Transferring healthcare innovation from low income countries

Posted: 20 April 2012 by James Barlow

By James Barlow

Low and middle income countries (LMICs) offer some of the most interesting examples of healthcare innovation. Some of this involves adapting solutions from richer countries but it also involves developing local, ‘bottom-up’ innovations to achieve cost-effective outcomes.

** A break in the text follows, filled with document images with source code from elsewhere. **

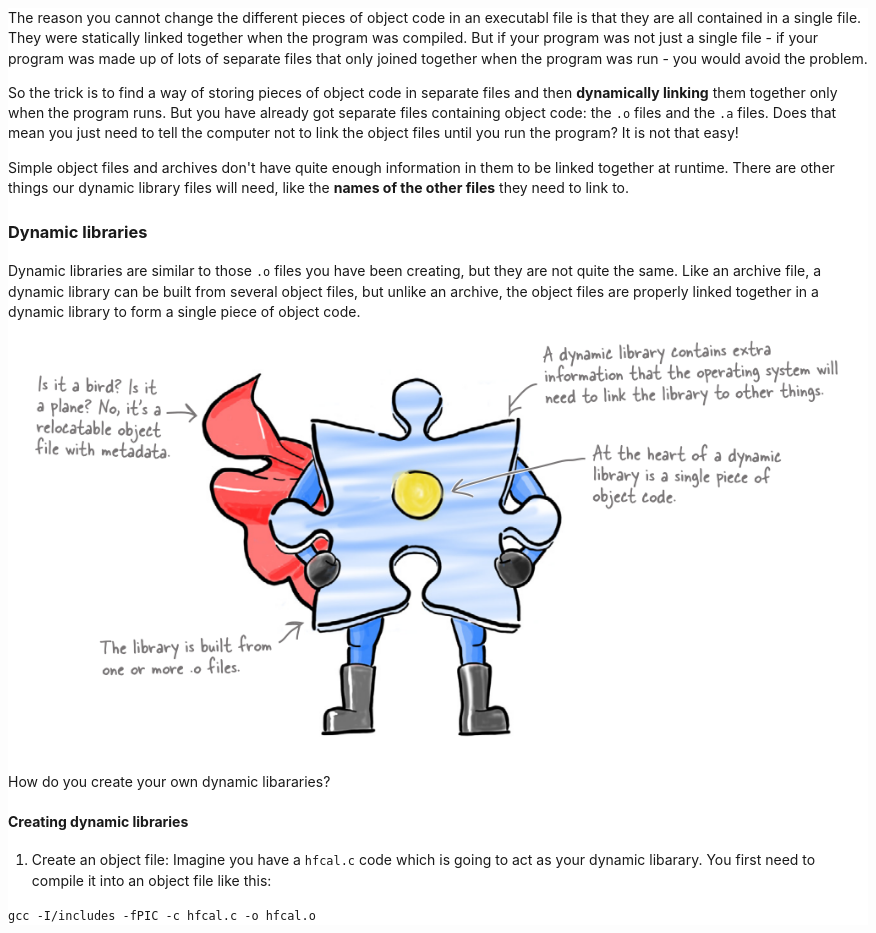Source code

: The reason you cannot change the different pieces of object code in an executabl file is that they are all contained in a single file. They were statically linked together when the program was compiled. But if your program was not just a single file - if your program was made up of lots of separate files that only joined together when the program was run - you would avoid the problem.

So the trick is to find a way of storing pieces of object code in separate files and then **dynamically linking** them together only when the program runs. But you have already got separate files containing object code: the `.o` files and the `.a` files. Does that mean you just need to tell the computer not to link the object files until you run the program? It is not that easy!

Simple object files and archives don't have quite enough information in them to be linked together at runtime. There are other things our dynamic library files will need, like the **names of the other files** they need to link to.

### Dynamic libraries

Dynamic libraries are similar to those `.o` files you have been creating, but they are not quite the same. Like an archive file, a dynamic library can be built from several object files, but unlike an archive, the object files are properly linked together in a dynamic library to form a single piece of object code.

![dynamic-library-character](/images/c/dynamic-library-character.png)

How do you create your own dynamic libararies?

#### Creating dynamic libraries

1. Create an object file: Imagine you have a `hfcal.c` code which is going to act as your dynamic libarary. You first need to compile it into an object file like this:

```
gcc -I/includes -fPIC -c hfcal.c -o hfcal.o
```
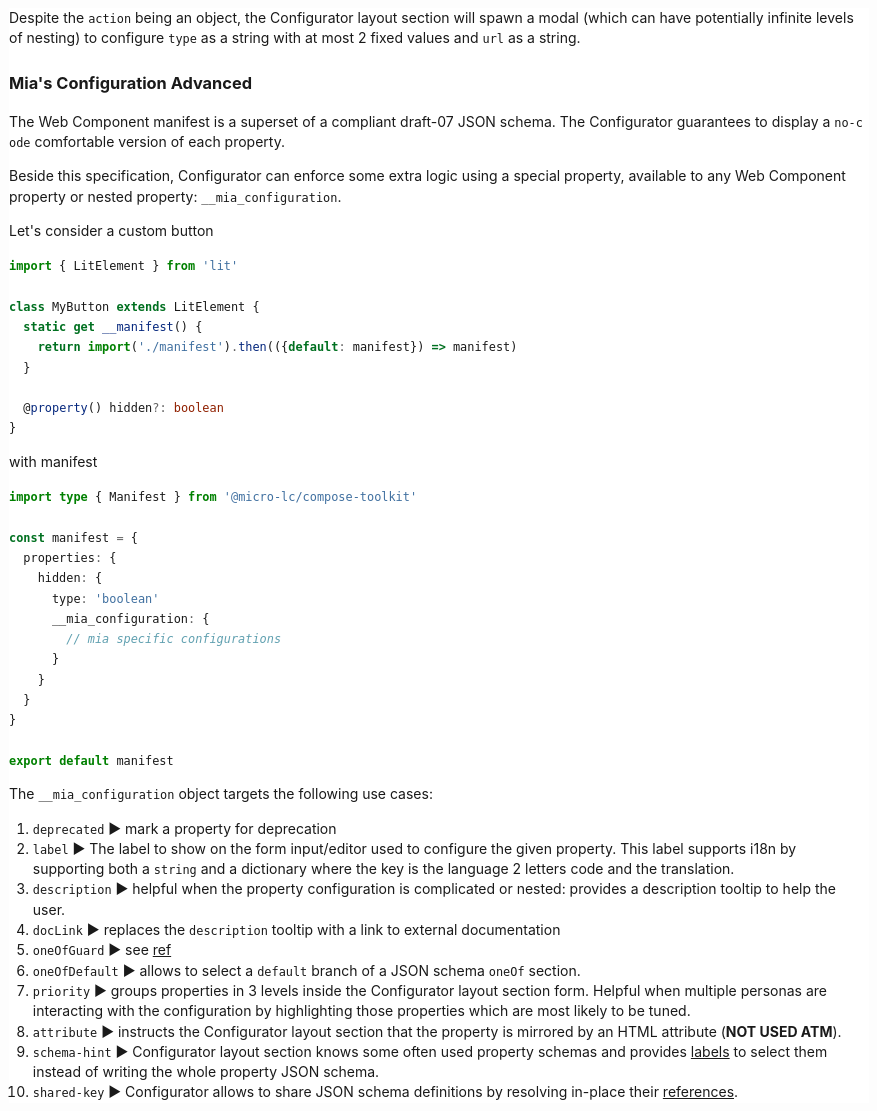 Despite the `action` being an object, the Configurator layout section will spawn a modal (which can have potentially infinite levels of nesting) to configure `type` as a string with at most 2 fixed values and `url` as a string.

### Mia's Configuration Advanced

The Web Component manifest is a superset of a compliant draft-07 JSON schema. The Configurator guarantees to display a `no-code` comfortable version of each property.

Beside this specification, Configurator can enforce some extra logic using a special property, available to any Web Component property or nested property: `__mia_configuration`.

Let's consider a custom button

```typescript title=my-button.ts
import { LitElement } from 'lit'

class MyButton extends LitElement {
  static get __manifest() {
    return import('./manifest').then(({default: manifest}) => manifest)
  }

  @property() hidden?: boolean
}
```

with manifest

```typescript title=manifest.ts
import type { Manifest } from '@micro-lc/compose-toolkit'

const manifest = {
  properties: {
    hidden: {
      type: 'boolean'
      __mia_configuration: {
        // mia specific configurations
      }
    }
  }
}

export default manifest
```

The `__mia_configuration` object targets the following use cases:

1. `deprecated` ▶️ mark a property for deprecation
2. `label` ▶️ The label to show on the form input/editor used to configure the given property. This label supports i18n by
   supporting both a `string` and a dictionary where the key is the language 2 letters code and the translation.
3. `description` ▶️ helpful when the property configuration is complicated or nested: provides a description tooltip to help the user.
4. `docLink` ▶️ replaces the `description` tooltip with a link to external documentation
5. `oneOfGuard` ▶️ see [ref](#the-oneofguard-key)
6. `oneOfDefault` ▶️ allows to select a `default` branch of a JSON schema `oneOf` section.
7. `priority` ▶️ groups properties in 3 levels inside the Configurator layout section form. Helpful when multiple personas
   are interacting with the configuration by highlighting those properties which are most likely to be tuned.
8. `attribute` ▶️ instructs the Configurator layout section that the property is mirrored by an HTML attribute (**NOT USED ATM**).
9. `schema-hint` ▶️ Configurator layout section knows some often used property schemas and provides [labels](#the-schema-hint-key)
    to select them instead of writing the whole property JSON schema.
10. `shared-key` ▶️ Configurator allows to share JSON schema definitions by resolving in-place their [references](#the-shared-key-key).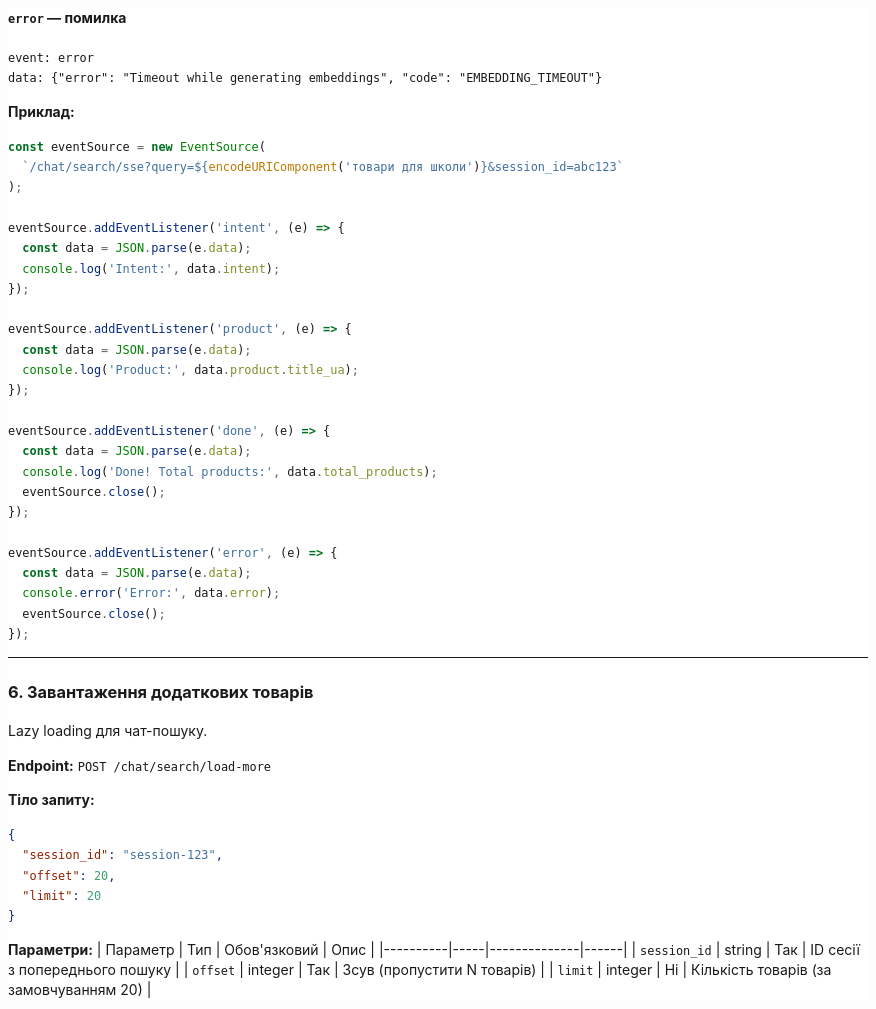 #### `error` — помилка
```
event: error
data: {"error": "Timeout while generating embeddings", "code": "EMBEDDING_TIMEOUT"}
```

**Приклад:**
```javascript
const eventSource = new EventSource(
  `/chat/search/sse?query=${encodeURIComponent('товари для школи')}&session_id=abc123`
);

eventSource.addEventListener('intent', (e) => {
  const data = JSON.parse(e.data);
  console.log('Intent:', data.intent);
});

eventSource.addEventListener('product', (e) => {
  const data = JSON.parse(e.data);
  console.log('Product:', data.product.title_ua);
});

eventSource.addEventListener('done', (e) => {
  const data = JSON.parse(e.data);
  console.log('Done! Total products:', data.total_products);
  eventSource.close();
});

eventSource.addEventListener('error', (e) => {
  const data = JSON.parse(e.data);
  console.error('Error:', data.error);
  eventSource.close();
});
```

---

### 6. Завантаження додаткових товарів

Lazy loading для чат-пошуку.

**Endpoint:** `POST /chat/search/load-more`

**Тіло запиту:**
```json
{
  "session_id": "session-123",
  "offset": 20,
  "limit": 20
}
```

**Параметри:**
| Параметр | Тип | Обов'язковий | Опис |
|----------|-----|--------------|------|
| `session_id` | string | Так | ID сесії з попереднього пошуку |
| `offset` | integer | Так | Зсув (пропустити N товарів) |
| `limit` | integer | Ні | Кількість товарів (за замовчуванням 20) |
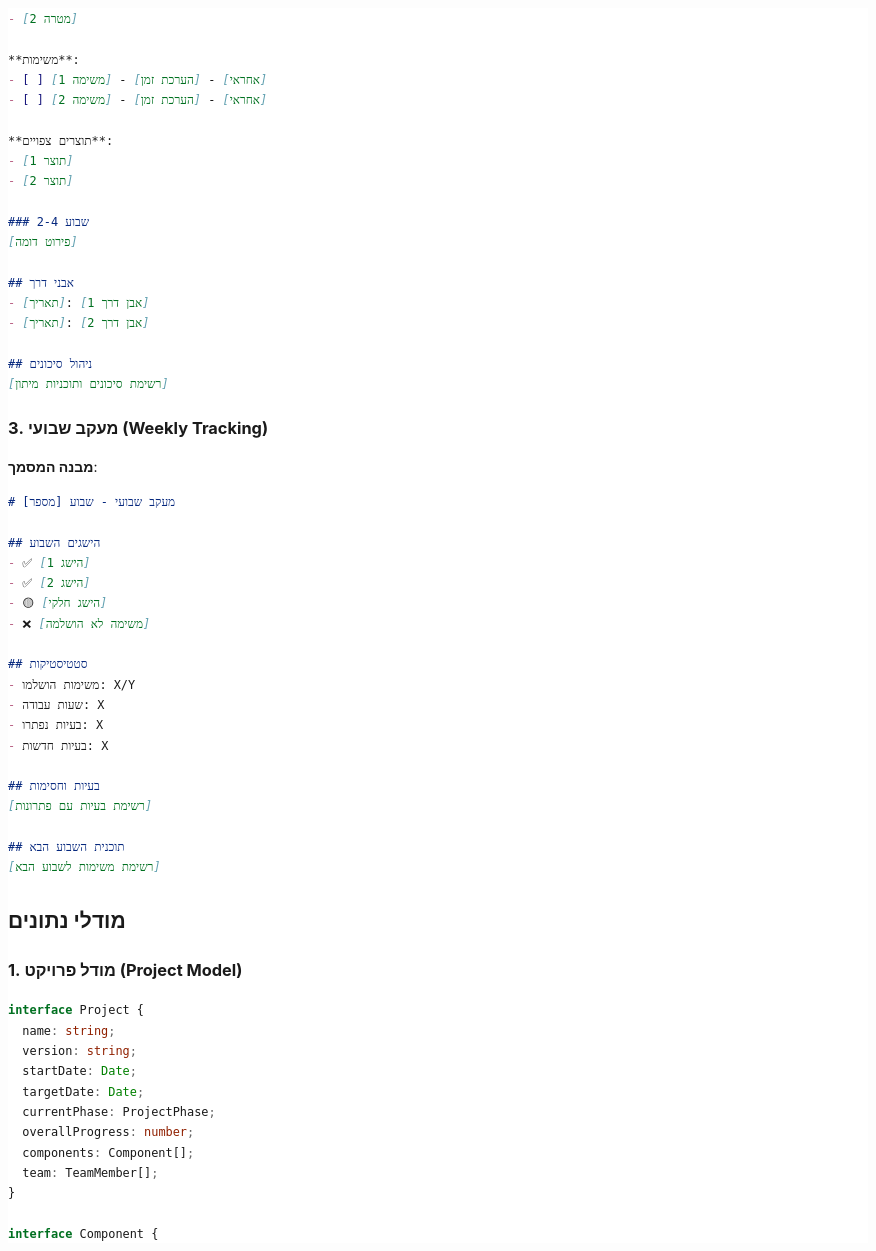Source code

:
 ```markdown
- [מטרה 2]

**משימות**:
- [ ] [משימה 1] - [הערכת זמן] - [אחראי]
- [ ] [משימה 2] - [הערכת זמן] - [אחראי]

**תוצרים צפויים**:
- [תוצר 1]
- [תוצר 2]

### שבוע 2-4
[פירוט דומה]

## אבני דרך
- [תאריך]: [אבן דרך 1]
- [תאריך]: [אבן דרך 2]

## ניהול סיכונים
[רשימת סיכונים ותוכניות מיתון]
```

### 3. מעקב שבועי (Weekly Tracking)

**מבנה המסמך**:
```markdown
# מעקב שבועי - שבוע [מספר]

## הישגים השבוע
- ✅ [הישג 1]
- ✅ [הישג 2]
- 🟡 [הישג חלקי]
- ❌ [משימה לא הושלמה]

## סטטיסטיקות
- משימות הושלמו: X/Y
- שעות עבודה: X
- בעיות נפתרו: X
- בעיות חדשות: X

## בעיות וחסימות
[רשימת בעיות עם פתרונות]

## תוכנית השבוע הבא
[רשימת משימות לשבוע הבא]
```

## מודלי נתונים

### 1. מודל פרויקט (Project Model)

```typescript
interface Project {
  name: string;
  version: string;
  startDate: Date;
  targetDate: Date;
  currentPhase: ProjectPhase;
  overallProgress: number;
  components: Component[];
  team: TeamMember[];
}

interface Component {
```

What lessons, then, do they offer us in richer countries? Alas, it is not as simple as saying: ‘Let’s do here what they do there.’ Innovation can sometimes be easier in LMICs because of different payment systems as well as less historically complicated healthcare and different regulations. Perhaps the most useful learning they can offer to wealthier countries springs from bottom-up initiatives, placing healthcare users at the heart of system redesign. This reduces risk of innovation failure, common in so many advanced health systems.

So, in what way are less well-off countries excelling? Disruptive innovations, useful to richer nations, are being achieved, for example with the use of mobile phones to deliver low cost support and advice. Highly specialised hospitals are driving down costs but not at the expense of quality. Meanwhile, ‘frugal’ innovation in LMICs is producing much cheaper versions of existing technologies to increase accessibility.

There is also useful organisational and business model innovation in LMICs. Interesting examples are around marketing, financial strategies and operational activities such as the highly focused Indian hospitals addressing specific health conditions.

Many LMIC innovations are about supporting empowerment and self-help, allowing citizens to be co-creators and co-producers of health. Users of healthcare are being successfully incorporated, more centrally, in the design of the systems, helping to take the risk out of innovation.

That said, scaling up innovations from pilot projects is a big problem in LMICs, just as it is in wealthier countries. ‘Mainstreaming’ an innovation means many things, including increasing its population and geographic coverage, and institutionalising the change. It can be difficult in LMICs partly because of unorganised health markets, but there are also problems similar to those that occur in Britain – lots of pilot projects, though successful, are not rolled out.

Can we hope to transfer some of this innovation to wealthier countries? There are, unfortunately, factors that may limit transferability. For a start, the predominance of out-of-pocket payment models in LMICs can make it easier there to introduce innovations because there aren’t the payment /reimbursement problems you find in more complex health systems. Secondly, in Britain, complex care processes, embedded legacy cultures and piecemeal development of different systems can make integration of innovation more difficult than in LMICs where systems may be organisationally simpler.

Finally, differences in regulatory frameworks in LMICs may allow greater experimentation. In the UK, it is possible that GP-led commissioning may produce more innovation, with more emphasis on home care and preventive care. But regulation remains very important and will play a big role in how much innovation occurs in Britain.